> Description of the task: Which lines below contain the word "untuk"? Copy each of them.

[[ Data to use, beginning ]]

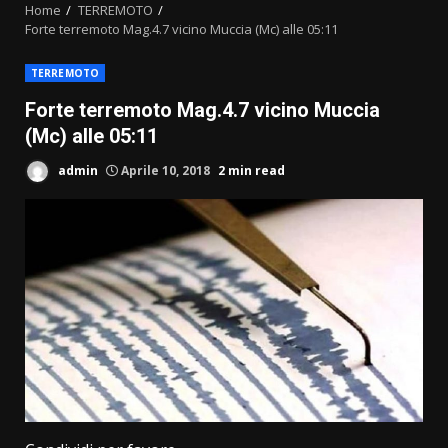
Home
TERREMOTO
Forte terremoto Mag.4.7 vicino Muccia (Mc) alle 05:11
TERREMOTO
Forte terremoto Mag.4.7 vicino Muccia
(Mc) alle 05:11
admin
Aprile 10, 2018
2 min read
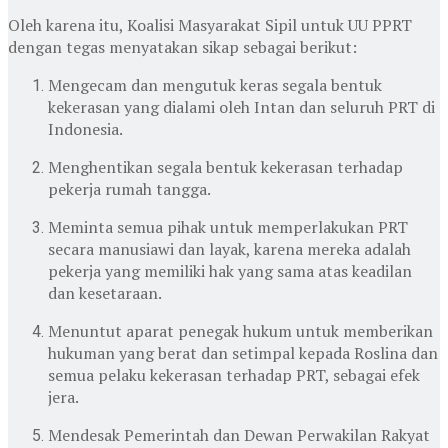
Oleh karena itu, Koalisi Masyarakat Sipil untuk UU PPRT
dengan tegas menyatakan sikap sebagai berikut:
Mengecam dan mengutuk keras segala bentuk
kekerasan yang dialami oleh Intan dan seluruh PRT di
Indonesia.
Menghentikan segala bentuk kekerasan terhadap
pekerja rumah tangga.
Meminta semua pihak untuk memperlakukan PRT
secara manusiawi dan layak, karena mereka adalah
pekerja yang memiliki hak yang sama atas keadilan
dan kesetaraan.
Menuntut aparat penegak hukum untuk memberikan
hukuman yang berat dan setimpal kepada Roslina dan
semua pelaku kekerasan terhadap PRT, sebagai efek
jera.
Mendesak Pemerintah dan Dewan Perwakilan Rakyat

[[ Data to use, end ]]

> Answer for the task:
Oleh karena itu, Koalisi Masyarakat Sipil untuk UU PPRT
Meminta semua pihak untuk memperlakukan PRT
Menuntut aparat penegak hukum untuk memberikan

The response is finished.